It’s a plot line made for the big screen: brash, successful startup launches a new internship program – for seniors. One is assigned to the young CEO, and there are plenty of chuckles as the seasoned professional – played by Robert De Niro – shows he hasn’t lost his wit or ingenuity. Or his business smarts. Predictably, the young CEO (Anne Hathaway) benefits from his sage advice.
Sure, it’s a movie, and a reasonably successful one. But it could just as easily be real life.
Lack of experience is often listed as a reason that so many startups fail – and 90% of them do fail.

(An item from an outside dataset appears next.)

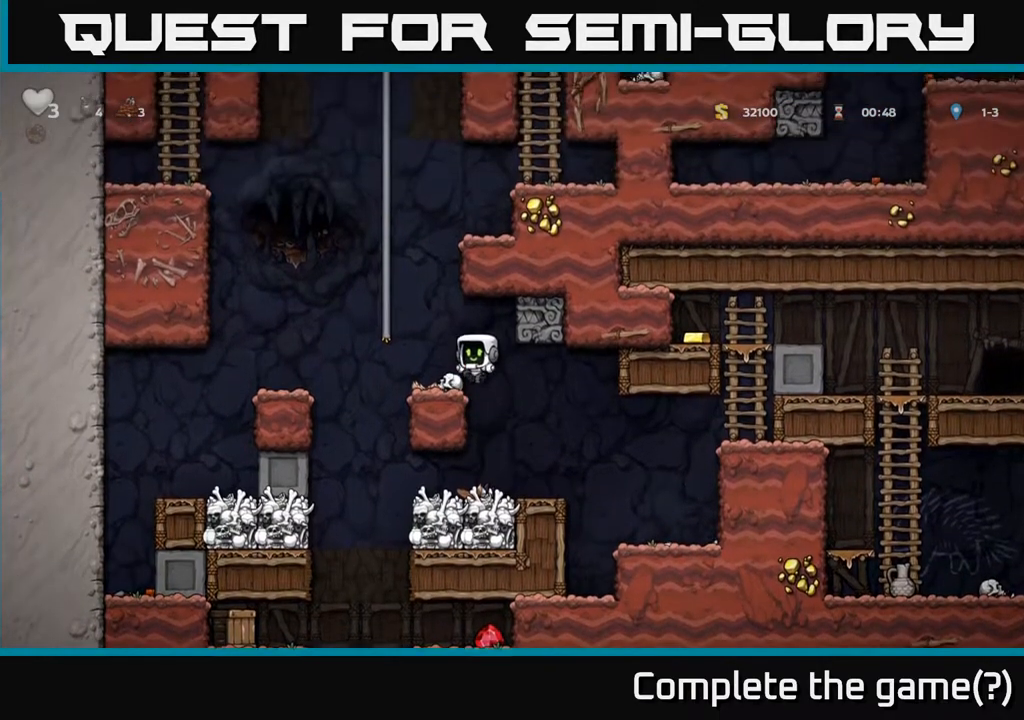
{"dt_ms": 500, "buttons": ["A"], "left_stick": "center", "right_stick": "center", "events": [[83, "left_stick", "left"], [217, "left_stick", "center"], [450, "A", "down"]]}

In younger startups, more than half of employees are under 45 on average, and more than half of this group are 34 or younger.
As a result, success is significantly harder for these startups to achieve. Younger founders often find it more difficult to raise capital. They may unwittingly make the wrong decisions about spending, growth and hiring. And their inexperience prevents them from recognizing warning signs early – when they still have time to change course.
But a startup’s prospects change if an experienced executive comes on board. This is not a new idea, of course. Many of the world’s most successful companies accelerated growth after their young founders hired CEOs – specifically for their business expertise.
But today’s startups can benefit from a new option: the thousands of former executives and management consultants who are available for projects and interim assignments. This approach offers several advantages.
- These professionals have decades of experience across many industries and job functions.
- They’ve dealt with virtually any kind of business challenge – from creating new markets and distribution channels to structuring strategic partnerships and restructuring management teams.
- Talent on demand can help startups meet current or future needs. Executives can cover temporary leadership gaps or be hired for specific projects.
- Lean startups will reap great value by gaining expert help at a lower cost than a permanent hire.
- When threats or opportunities emerge, a consultant with relevant experience can deployed rapidly – with no training required.
But perhaps the biggest advantage is the ability to tap exactly the type of business expertise you need, when you need it. You can use talent on demand to close knowledge gaps in your riskiest areas.
For example, according to CB Insights, the top reasons founders give for why their startups failed include: building products no one wants; running out of cash; having the wrong team in place; competition; and pricing.
Yet each of these issues could be resolved by engaging the right expert. For example, an experienced marketing executive could help a startup develop a strategy for product, pricing and promotion that’s grounded in reality. Likewise, a former management consultant could recommend an organizational structure that propels rather than impedes growth.
This kind of flexibility and expertise at an affordable cost makes talent on demand a powerful option for founders.
So, yes, it’s quite possible that Robert De Niro could help your startup – although talent on demand is more likely to be available. For a lean startup on the verge of taking off, engaging expert talent could be a smart move.